### Exercise
Please turn the records below into a numbered list, skipping any blank lines and leaving out the pictures.
____ Dataset extract
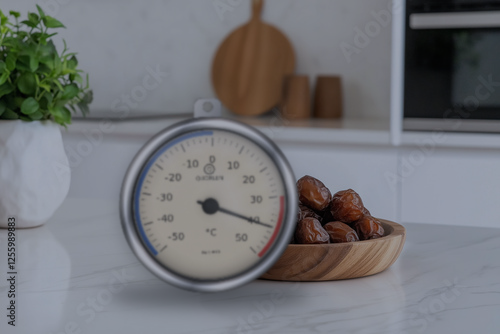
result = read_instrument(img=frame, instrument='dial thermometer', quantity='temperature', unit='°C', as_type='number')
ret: 40 °C
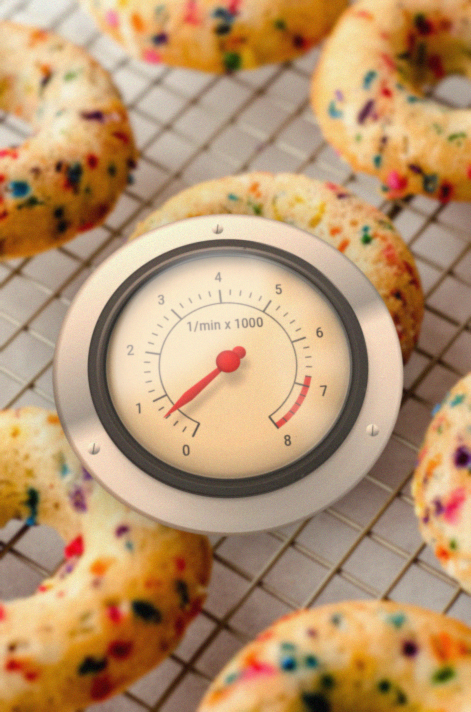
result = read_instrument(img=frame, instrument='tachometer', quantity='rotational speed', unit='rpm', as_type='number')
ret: 600 rpm
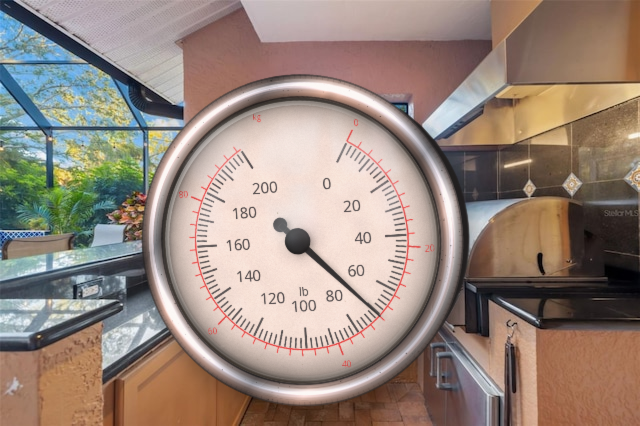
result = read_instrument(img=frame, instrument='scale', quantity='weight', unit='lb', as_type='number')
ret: 70 lb
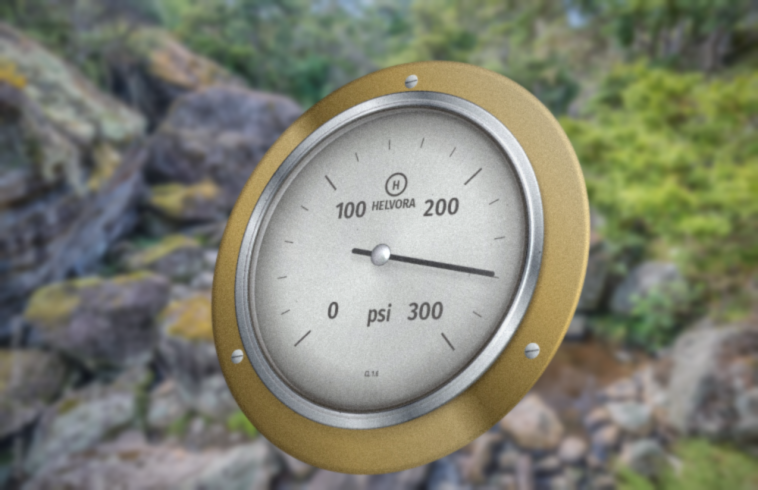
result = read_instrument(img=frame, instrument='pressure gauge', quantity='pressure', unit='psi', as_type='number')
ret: 260 psi
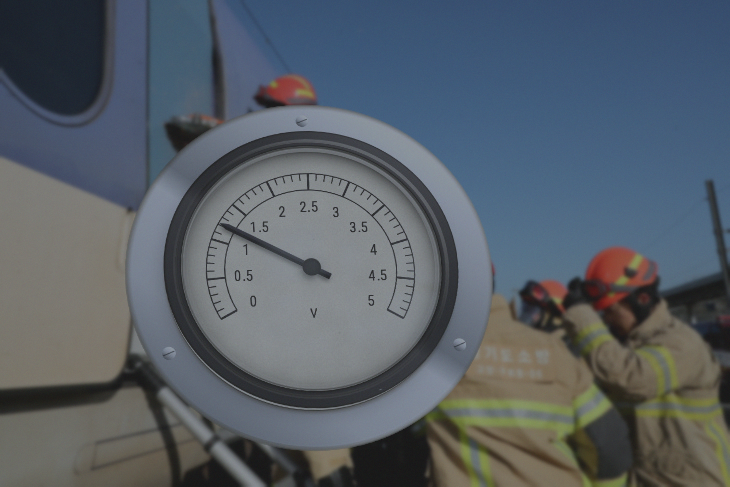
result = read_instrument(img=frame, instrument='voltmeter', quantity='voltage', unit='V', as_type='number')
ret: 1.2 V
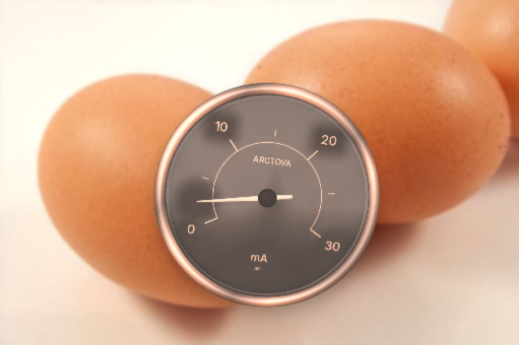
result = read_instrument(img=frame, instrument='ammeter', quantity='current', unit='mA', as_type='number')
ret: 2.5 mA
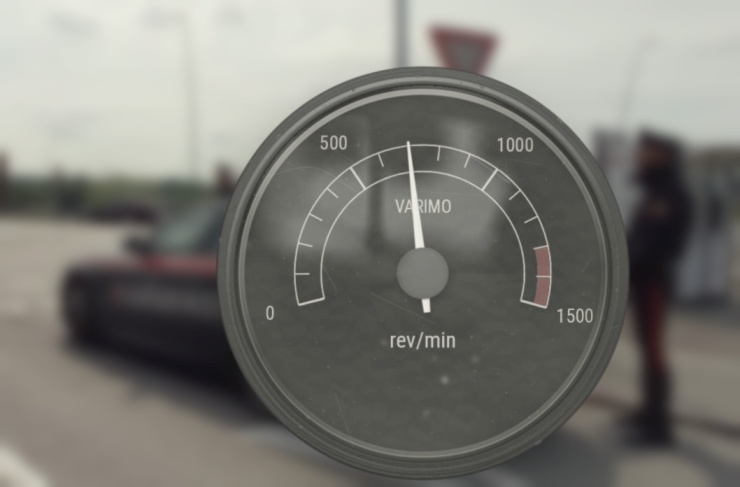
________
### Result below
1. result = read_instrument(img=frame, instrument='dial thermometer', quantity='temperature', unit='°C', as_type='number')
2. ret: 40 °C
3. result = read_instrument(img=frame, instrument='tachometer', quantity='rotational speed', unit='rpm', as_type='number')
4. ret: 600 rpm
5. result = read_instrument(img=frame, instrument='scale', quantity='weight', unit='lb', as_type='number')
6. ret: 70 lb
7. result = read_instrument(img=frame, instrument='pressure gauge', quantity='pressure', unit='psi', as_type='number')
8. ret: 260 psi
9. result = read_instrument(img=frame, instrument='voltmeter', quantity='voltage', unit='V', as_type='number')
10. ret: 1.2 V
11. result = read_instrument(img=frame, instrument='ammeter', quantity='current', unit='mA', as_type='number')
12. ret: 2.5 mA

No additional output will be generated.